Published in: INTERFACE Artists Newsletter. Visual art exhibitions and events with a platform for critical writing. Reviewed by: Gabrielle Hoad
What role might an artist play in a museum show commemorating the 1807 act to abolish slavery? ‘Human Cargo’ sees interventions by five contemporary artists that challenge an apparently objective account of the transatlantic slave trade.
The museum’s display ranges from the 1500s to the present day, where it’s estimated more than twenty million people worldwide are still forced into labour. Much of the art operates as marginalia, commenting on the official text offered by the museum.

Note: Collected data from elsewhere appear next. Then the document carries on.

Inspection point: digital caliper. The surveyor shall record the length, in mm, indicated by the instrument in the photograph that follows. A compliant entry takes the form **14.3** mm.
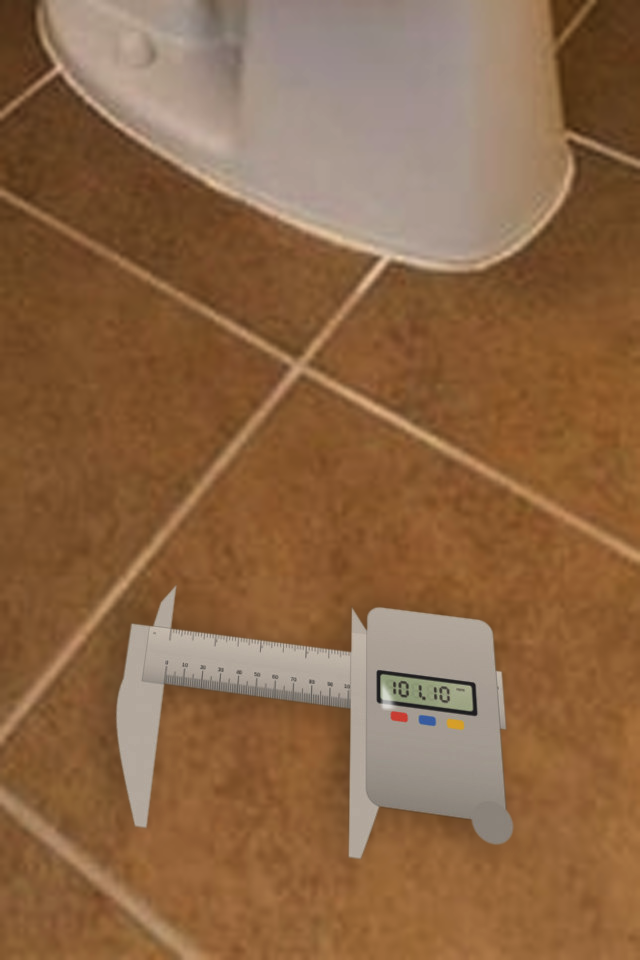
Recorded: **101.10** mm
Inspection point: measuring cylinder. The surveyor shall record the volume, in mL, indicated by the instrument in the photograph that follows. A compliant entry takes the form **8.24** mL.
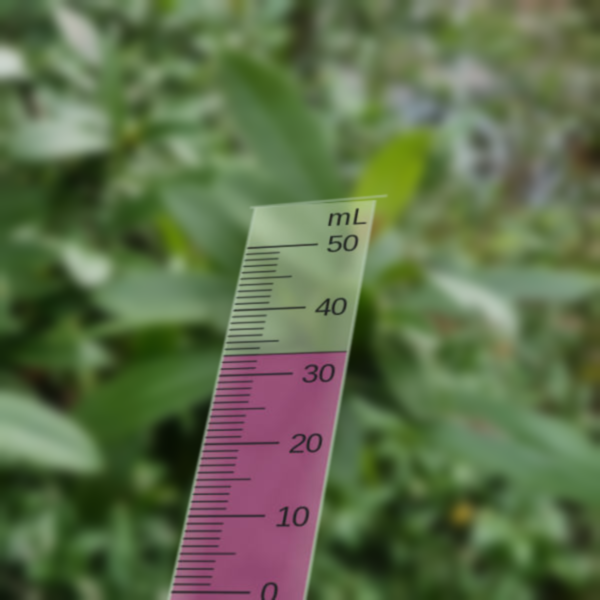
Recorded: **33** mL
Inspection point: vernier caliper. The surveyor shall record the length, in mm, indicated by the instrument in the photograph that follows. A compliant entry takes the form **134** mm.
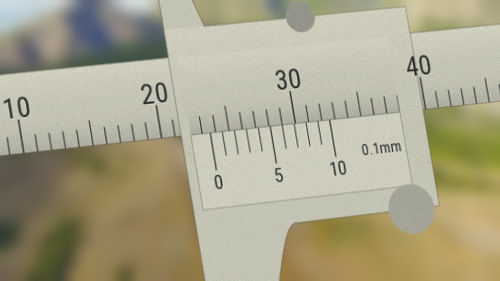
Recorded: **23.6** mm
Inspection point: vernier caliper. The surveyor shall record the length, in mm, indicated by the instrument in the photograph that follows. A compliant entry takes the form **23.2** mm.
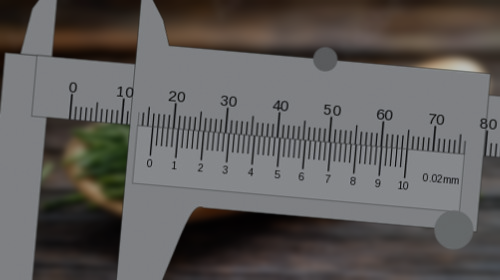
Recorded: **16.0** mm
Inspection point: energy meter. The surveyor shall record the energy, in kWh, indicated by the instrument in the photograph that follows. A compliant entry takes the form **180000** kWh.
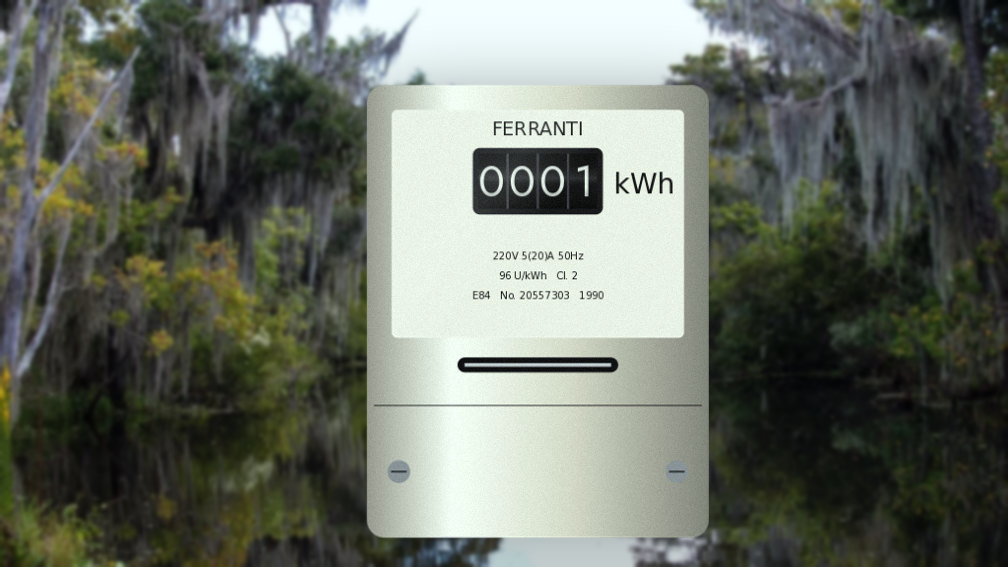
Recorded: **1** kWh
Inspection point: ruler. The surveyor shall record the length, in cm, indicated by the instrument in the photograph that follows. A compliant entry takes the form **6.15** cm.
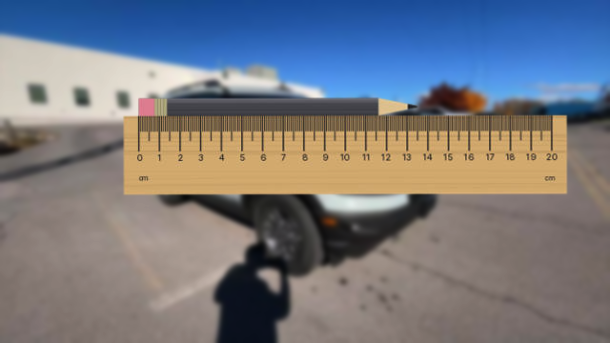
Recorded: **13.5** cm
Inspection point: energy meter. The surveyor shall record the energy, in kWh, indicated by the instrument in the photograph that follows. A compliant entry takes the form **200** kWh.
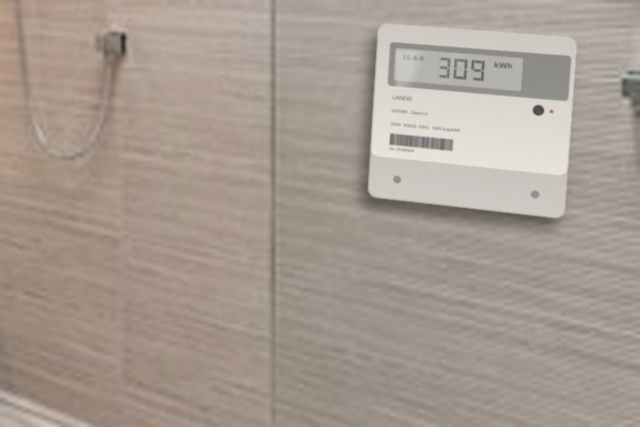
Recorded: **309** kWh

Raimi Gbadamosi has re-mapped the museum in his own guidebook, challenging the Eurocentric version of history and underlining how other cultures have been looted for their treasures. He’s also made personal selections from the museum’s collection, most of which integrate a little too seamlessly with the mainstream displays. A show so stuffed with dry historical explanations needs something more visceral to re-expose the brutality and horror of the trade. A pickled dogfish delivers, its deadness at odds with the manufactured objects that surround it. We learn that such fish followed the slaving ships to feed on the bodies thrown overboard.
Jyll Bradley has taken the ‘neutral’ white walls of the institution and wallpapered an entire room with her beautifully gaudy yellow and gold Lent Lily design. References to the exploitation of workers in the international flower trade become an assertive backdrop to the displays. Lisa Cheung makes plain the link between historic and contemporary slavery with her ongoing work Sweatshop in which local community groups stitch flags for a large installation, while Fiona Kam Meadley has produced a fair trade information leaflet and competition.
But it’s The Undesirables by Melanie Jackson that brings the story closest to home. This flimsy panorama of etchings records the recent wreck of the MSC Napoli off the Devon coast. The smashed shipping containers, spewing their contents into the sea, revealed many of the mysteries and absurdities of international trade. Hundreds of scavengers flocked to the shore at Branscombe to pick up everything from BMW motorbikes to babies’ nappies. In the images relayed from this rural beach by the world’s media, our desire to have something for nothing – to ignore the origins of what we consume – seemed at its most naked.
With its makeshift lighting and barely unpacked feel, The Undesirables looks as if it washed up in a corner of the gallery entirely by accident. It now sits in unsettling contrast to a collection of grand paintings confidently celebrating Plymouth’s maritime past.
A scratchy, faded animation accompanies the drawings while transcripts and recordings offer personal accounts from different eyewitnesses. All these elements suggest the impossibility of arriving at one coherent narrative about any event, least of all something as complex as the slave trade.
Gabrielle Hoad is an artist and writer based in Exeter.